Brandon
Brandon

Reputation: 70022

Why isn't NHibernate tracking changes made to my entities?

I'm using Ninject, Fluent NHibernate and ASP.NET MVC.

Up until now everything has been working fine, I don't get any errors and I'm able to query out of the repositories just fine, but I'm not able to commit any changes.

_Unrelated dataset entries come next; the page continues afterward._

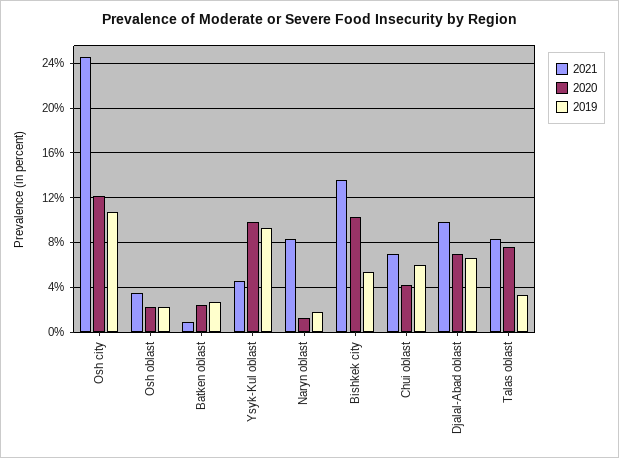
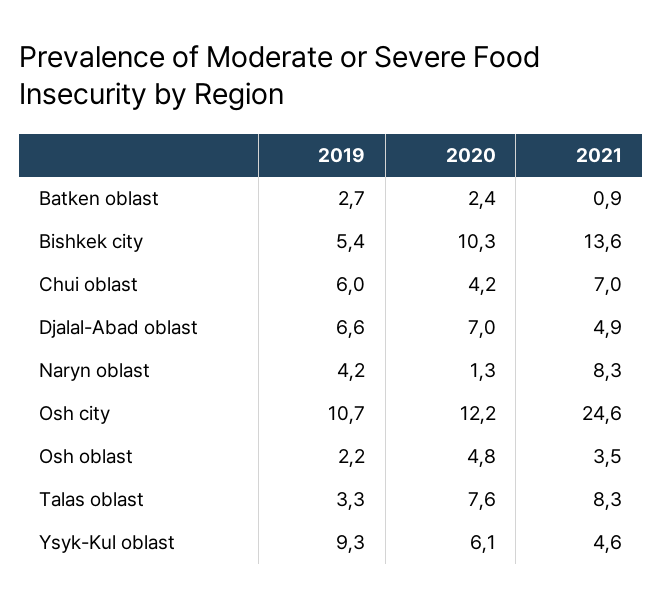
  {
    "2021": {
      "Osh city": 24.6,
      "Osh oblast": 3.5,
      "Batken oblast": 0.9,
      "Ysyk-Kul oblast": 4.6,
      "Naryn oblast": 8.3,
      "Bishkek city": 13.6,
      "Chui oblast": 7,
-     "Djalal-Abad oblast": 10,
+     "Djalal-Abad oblast": 4.9,
      "Talas oblast": 8.3
    },
    "2020": {
      "Osh city": 12.2,
-     "Osh oblast": 2,
+     "Osh oblast": 4.8,
      "Batken oblast": 2.4,
-     "Ysyk-Kul oblast": 10,
+     "Ysyk-Kul oblast": 6.1,
      "Naryn oblast": 1.3,
      "Bishkek city": 10.3,
      "Chui oblast": 4.2,
      "Djalal-Abad oblast": 7,
      "Talas oblast": 7.6
    },
    "2019": {
      "Osh city": 10.7,
      "Osh oblast": 2.2,
      "Batken oblast": 2.7,
      "Ysyk-Kul oblast": 9.3,
-     "Naryn oblast": 2,
+     "Naryn oblast": 4.2,
      "Bishkek city": 5.4,
      "Chui oblast": 6,
      "Djalal-Abad oblast": 6.6,
      "Talas oblast": 3.3
    }
  }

My controller method looks like this

[HttpPost]
[UnitOfWork]
public ActionResult Method(int id)
{
    // Lookup entity, toggle a bool property on it and that is it
}

My UnitOfWork attribute looks like this

public class UnitOfWorkAttribute : ActionFilterAttribute
{
    public override void OnActionExecuting(ActionExecutingContext filterContext)
    {
        NHibernateSession.Current.BeginTransaction();
    }

    public override void OnActionExecuted(ActionExecutedContext filterContext)
    {
        if (filterContext.Exception == null && NHibernateSession.Current.Transaction.IsActive)
        {
            NHibernateSession.Current.Transaction.Commit();
        }
    }
}

Both methods are being called and no errors are raised, the problem is that when NHibernateSession.Current (which just returns NHibernate.ISession) is called, ISession.IsDirty() is false. NHibernate doesn't think anything has changed.

I've used similar setups in other projects before without a problem, the only difference with this one is that I swapped out StructureMap for Ninject, which I'm not that familiar with.

The relevant Bindings are

Bind<IEntityRepository>().To<EntityRepository>().InRequestScope();
Bind<ISessionFactory>().ToMethod(x => NHibernateSession.CreateSessionFactory()).InSingletonScope();
Bind<ISession>().ToMethod(x => x.Kernel.Get<ISessionFactory>().OpenSession()).InRequestScope();

Any ideas what I've done wrong? I'm guessing it has something to do with me messing up on the session handling, but I'm not sure exactly what.

Edit: This is what the Current call returns. The session should be stored so that a new session doesn't have to be created each time.

public static ISession Current
{
  get
  {
      var session = GetExistingSession();

      if (session != null)
        return session;

      session = _sessionFactory.OpenSession();
      HttpContext.Current.Items[SessionKey] = session;
      return session;
   }
 }

Upvotes: 1

Views: 1005

Answers (2)

dotjoe
dotjoe

Reputation: 26940

You need to use the same ISession for that request, hence the InRequestScope(). You could change NHibernateSession.Current to something like return DependencyResolver.Current.GetService<ISession>(); but it's probably more preferred to ctor inject the ISession into the FilterAttribute and tell ninject about it with this.BindFilter<UnitOfWorkFilter>(FilterScope.Action, 0);

https://github.com/ninject/ninject.web.mvc/wiki/Filter-configurations

Upvotes: 1

Carl Raymond
Carl Raymond

Reputation: 4479

From your comment on your question, I think each time you call NHibernateSession.Current you're getting a new session. That's the problem. Your session needs to have per-web-request lifetime semantics. You'll want to inject the session into your controller or your filter.